Heavy floods because of climate change in sub-Sahara Africa have forced thousands of children from school or caused a delay to the start of the academic year, according to a NGO on Friday.
Save the Children urged governments “to step up repair work on schools and provide temporary classrooms for children who had to flee so that they do not fall behind even further following the devastating impact of COVID-19 on their education”
Floods have left families and children displaced and left classrooms destroyed.
“Governments also urgently need to set up alternative shelter for families who have taken refuge in schools,” it said.
Several regional nations are prone to flooding, but the NGO said it is seeing more frequent and deadly flooding.
“It’s vital that governments, with national and international partners, increase funding to ensure that children have access to the right distance-learning,” said Eric Hazard, the group’s Pan African advocacy director, in the report.
Before the COVID-19 crisis, sub-Sahara Africa, according to the report, already had the highest number of students excluded from education, “with more than one-fifth of children aged 6-11 years out of school.”
The coronavirus pandemic has already left more than 262 million children out of lessons in Africa, it said.
“Children out of school are at greater risk of being abused and exploited or recruited into child labour or, by force, into armed groups,” the report said.
Climate change and environmental threats forces 37.5 million children to have their education interrupted every year, hindering them from going to schools. “Owing to COVID-19, these numbers will only rise,” the report said.

** REQUIREMENT **
According to the article on flooding in sub-Saharan Africa, what position does Eric Hazard hold at Save the Children? The rows that follow have no connection to the article.

** GIVEN ENTRIES **
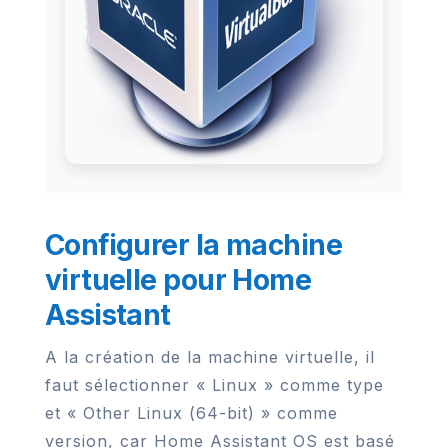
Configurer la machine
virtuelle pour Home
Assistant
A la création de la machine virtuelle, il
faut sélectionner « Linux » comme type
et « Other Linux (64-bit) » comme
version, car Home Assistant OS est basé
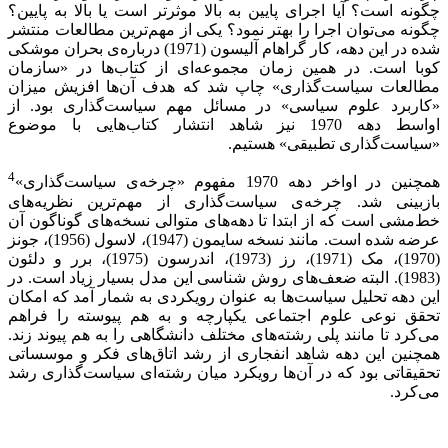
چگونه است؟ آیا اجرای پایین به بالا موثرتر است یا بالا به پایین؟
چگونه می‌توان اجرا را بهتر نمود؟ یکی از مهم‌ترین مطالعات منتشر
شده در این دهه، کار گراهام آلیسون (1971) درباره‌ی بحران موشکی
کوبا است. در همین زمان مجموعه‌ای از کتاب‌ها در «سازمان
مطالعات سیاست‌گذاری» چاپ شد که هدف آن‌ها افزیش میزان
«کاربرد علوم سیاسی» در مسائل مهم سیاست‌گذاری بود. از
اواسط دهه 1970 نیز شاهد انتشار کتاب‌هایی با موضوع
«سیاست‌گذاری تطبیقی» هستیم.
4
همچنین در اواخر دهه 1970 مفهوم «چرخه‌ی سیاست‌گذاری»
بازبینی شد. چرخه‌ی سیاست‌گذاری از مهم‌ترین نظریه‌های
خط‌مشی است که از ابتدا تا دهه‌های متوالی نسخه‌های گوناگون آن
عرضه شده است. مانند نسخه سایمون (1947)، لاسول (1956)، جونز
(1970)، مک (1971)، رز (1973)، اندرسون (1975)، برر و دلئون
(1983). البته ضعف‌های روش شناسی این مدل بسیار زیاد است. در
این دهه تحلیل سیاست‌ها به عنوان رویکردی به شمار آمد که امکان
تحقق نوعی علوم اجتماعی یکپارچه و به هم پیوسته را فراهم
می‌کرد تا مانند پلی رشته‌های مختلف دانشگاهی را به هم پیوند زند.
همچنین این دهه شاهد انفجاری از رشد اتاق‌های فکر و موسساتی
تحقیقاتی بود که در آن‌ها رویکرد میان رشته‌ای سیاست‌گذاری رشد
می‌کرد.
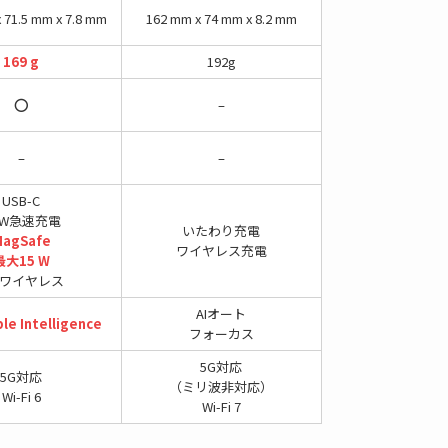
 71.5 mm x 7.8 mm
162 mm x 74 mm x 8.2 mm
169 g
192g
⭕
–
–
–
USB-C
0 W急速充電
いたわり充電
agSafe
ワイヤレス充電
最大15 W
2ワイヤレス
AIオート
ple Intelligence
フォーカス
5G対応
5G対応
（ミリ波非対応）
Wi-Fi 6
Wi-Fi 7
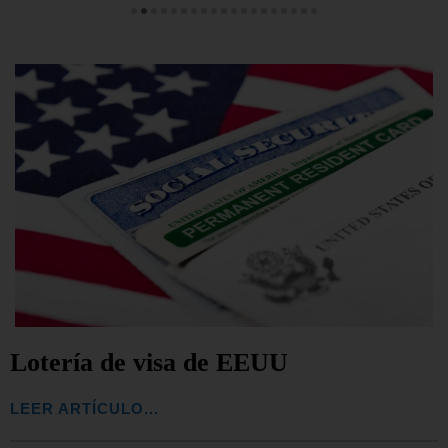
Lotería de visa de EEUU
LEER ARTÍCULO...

** EXERCISE SOLUTION **
He is the group's Pan African advocacy director.